Meine Kindheit – Deine Kindheit? Intergenerationale Weitergabe von biologischen Veränderungen durch Missbrauchserfahrungen in der Kindheit von Frauen an ihre Kinder

Referentin: Melissa Hitzler, Universität Ulm

Die Folgen von aversiven Kindheitserlebnissen sind ausgiebig beschrieben. Weit weniger klar ist, ob es zu einer direkten biologischen Weitergabe dieser Folgen an die nächste Generation, die Kinder der Betroffenen, kommt. Missbrauchsassoziierte Veränderungen auf biologischer Ebene könnten bereits im Mutterleib die Entwicklung der Kinder über ein verändertes physiologisches Imprinting beeinflussen. Im Vortrag werden Daten aus einer intergenerationalen längsschnittlichen Studie vorgestellt, in der Mütter und ihre Neugeborenen über das erste Jahr nach der Geburt begleitet und untersucht wurden und klären dabei die Frage: Meine Kindheit – Deine Kindheit?

AUSFÜHRLICHER:
Die negativen Folgen von Missbrauch, Misshandlung oder Vernachlässigung (MMV) für die psychische und physische Gesundheit sind ausgiebige beschrieben.
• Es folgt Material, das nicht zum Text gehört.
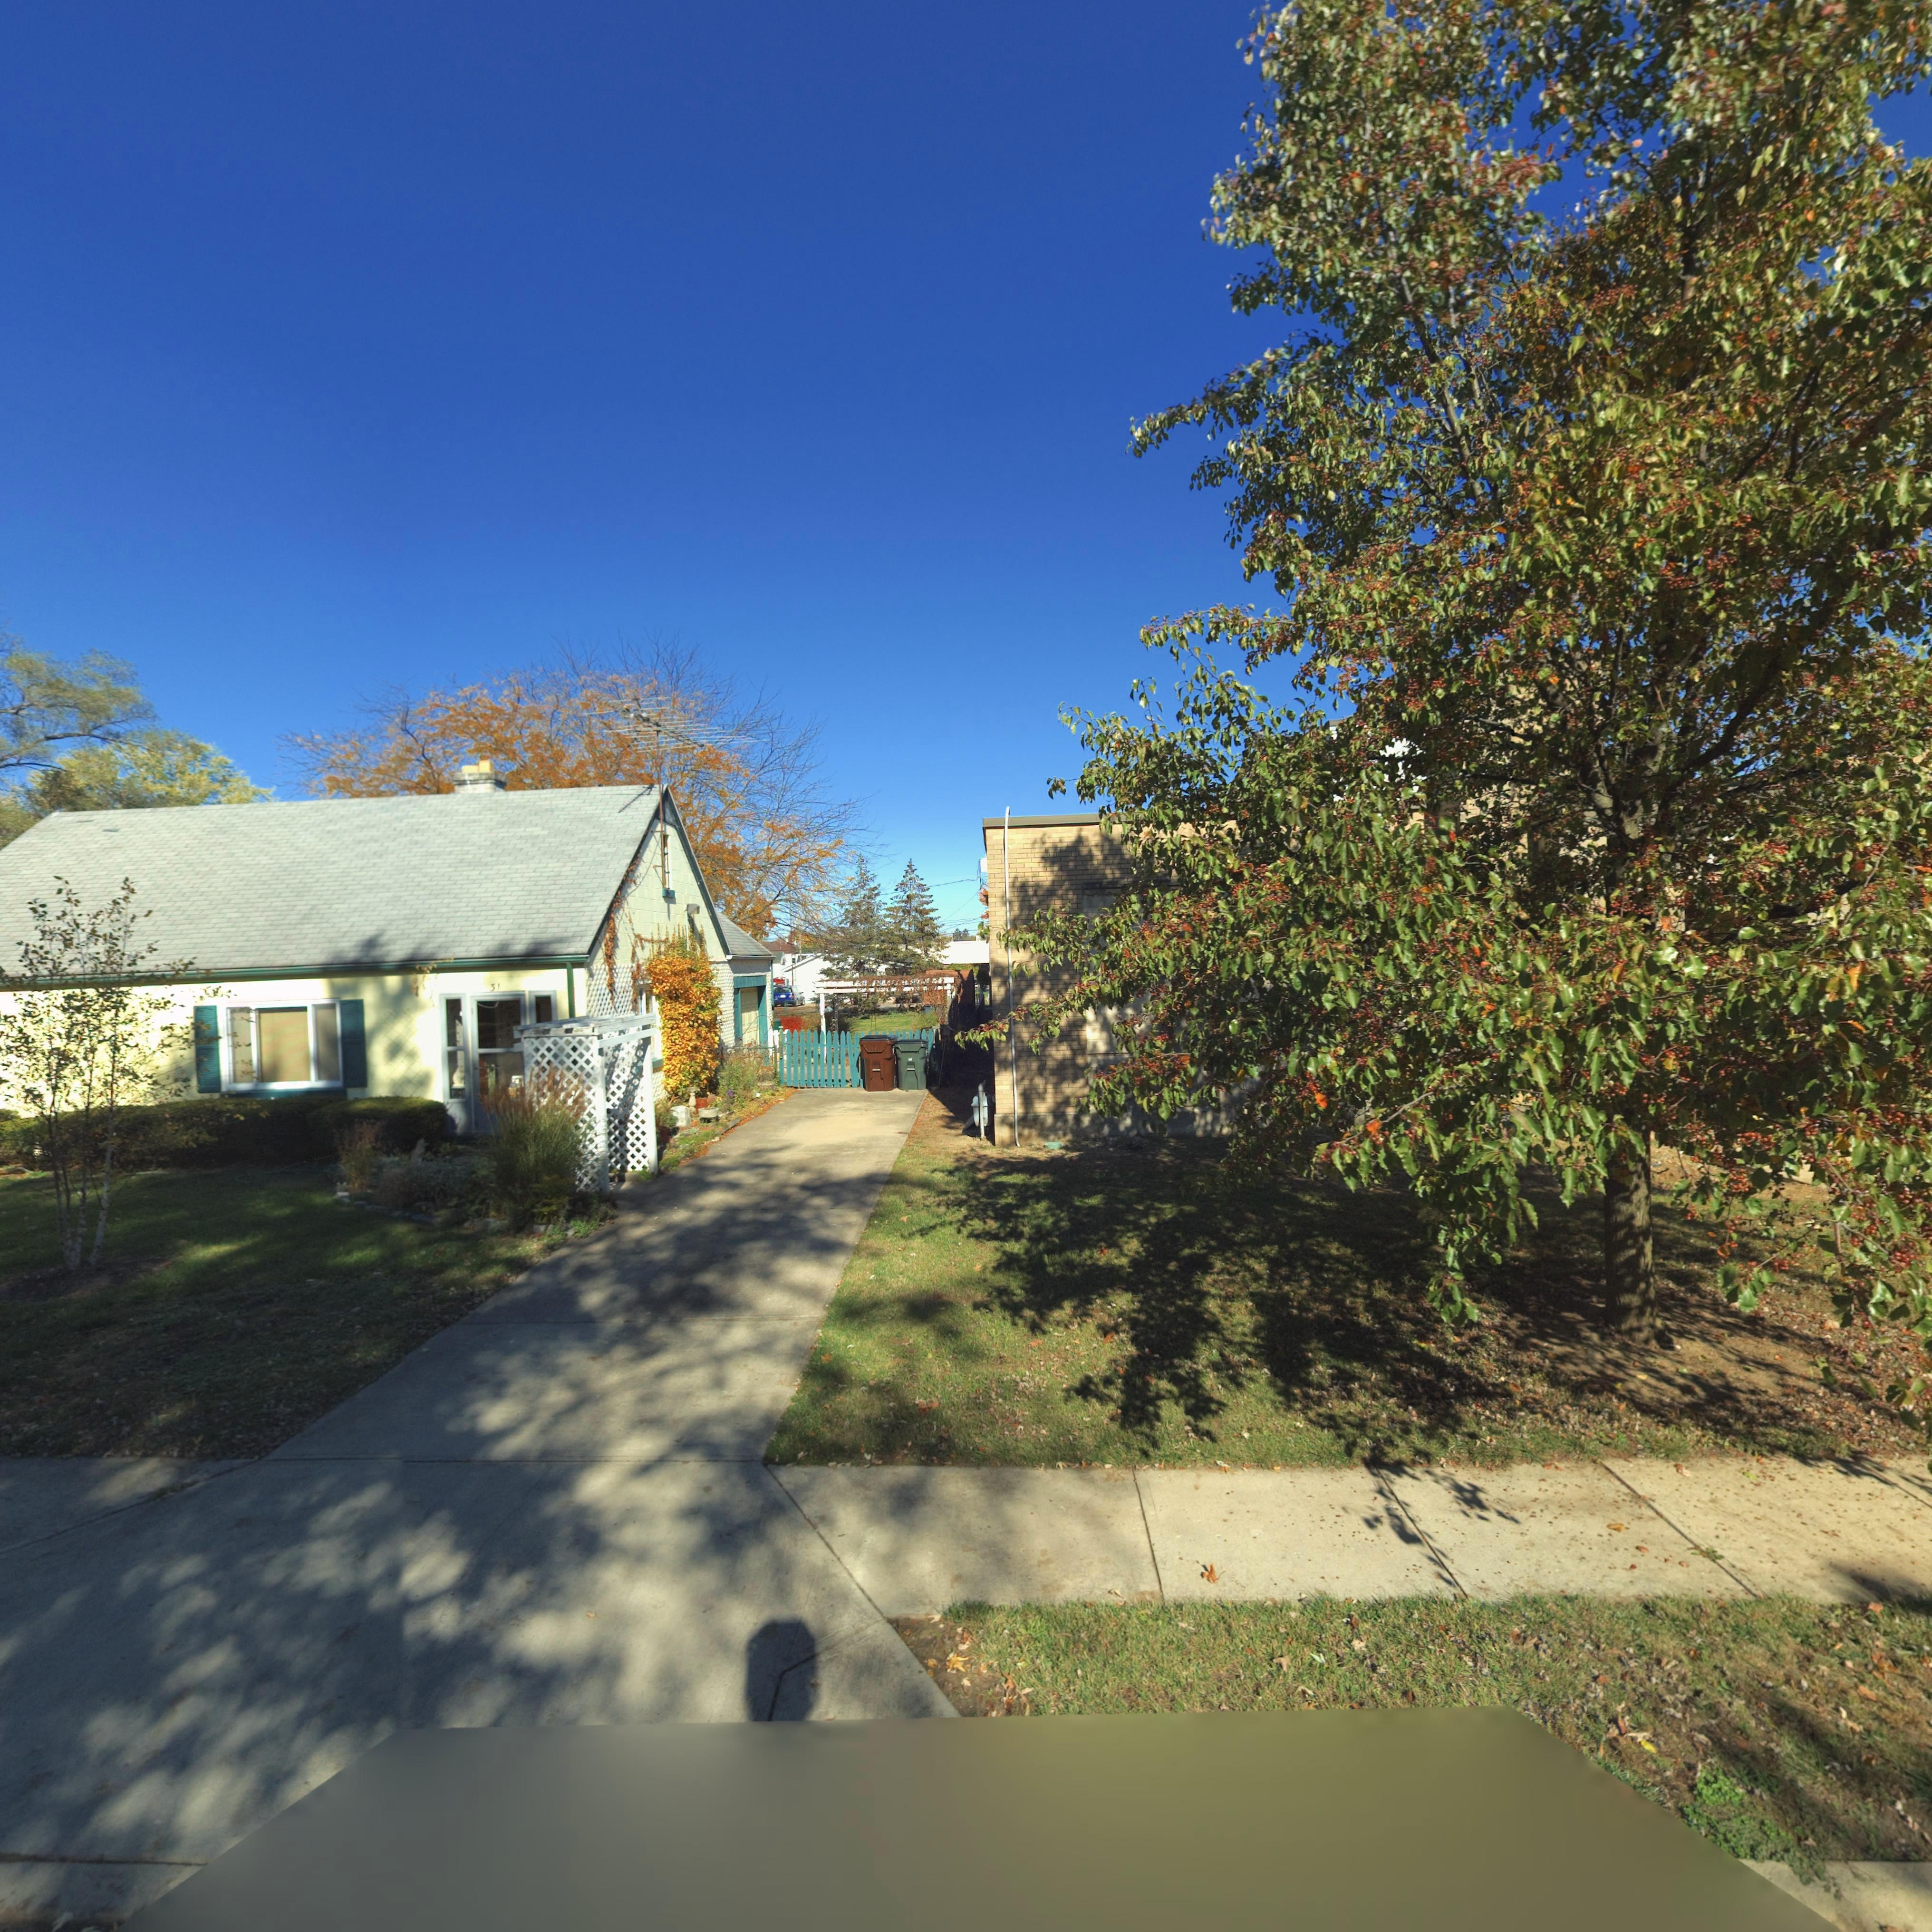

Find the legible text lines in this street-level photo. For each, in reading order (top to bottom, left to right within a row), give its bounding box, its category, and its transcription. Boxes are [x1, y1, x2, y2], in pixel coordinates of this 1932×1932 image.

[489, 982, 501, 993] StreetNumber: 31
Weit weniger klar ist, ob es zu einer direkten biologischen Weitergabe dieser Folgen an die nächste Generation kommt. Als interagierende biomolekulare Systeme sind u.a. die zelluläre Energieversorgung, das Endocannabinoid- und Glukokortikoidsystem maßgeblich an der Regulation des Immunsystems beteiligt. Veränderungen in diesem Netzwerk könnten bereits im Mutterleib die Entwicklung der Kinder über ein verändertes physiologisches Imprinting beeinflussen.
Im Rahmen des Forschungskolloquiums werden Daten aus der TRANSGEN-Studie vorgestellt. Insgesamt 533 Mütter mit und ohne MMV und ihre Neugeborenen wurden über das erste Jahr nach der Geburt hinweg begleitet. In den entnommenen Blut- und Haarproben untersuchten wir die mitochondriale Atmung, das Endocannabinoid- und Glukokortikoidsystem. DNA-Schädigung sowie Inflammatorische Parameter.
Unsere Befunde stützen die Annahme einer erhöhten allostatischen Last in der Perinatalperiode bei Frauen mit MMV – sie zeigen in Abhängigkeit ihrer MMV-Historie Veränderungen auf biologischer Ebene. Diese höhere biologische Belastung kann zu einem höheren Gesundheitsrisiko beitragen. Kinder von Müttern mit MMV scheinen jedoch keine langfristigen biologischen Veränderungen aufzuweisen. Zumindest nicht in den von uns untersuchten biologischen Systemen.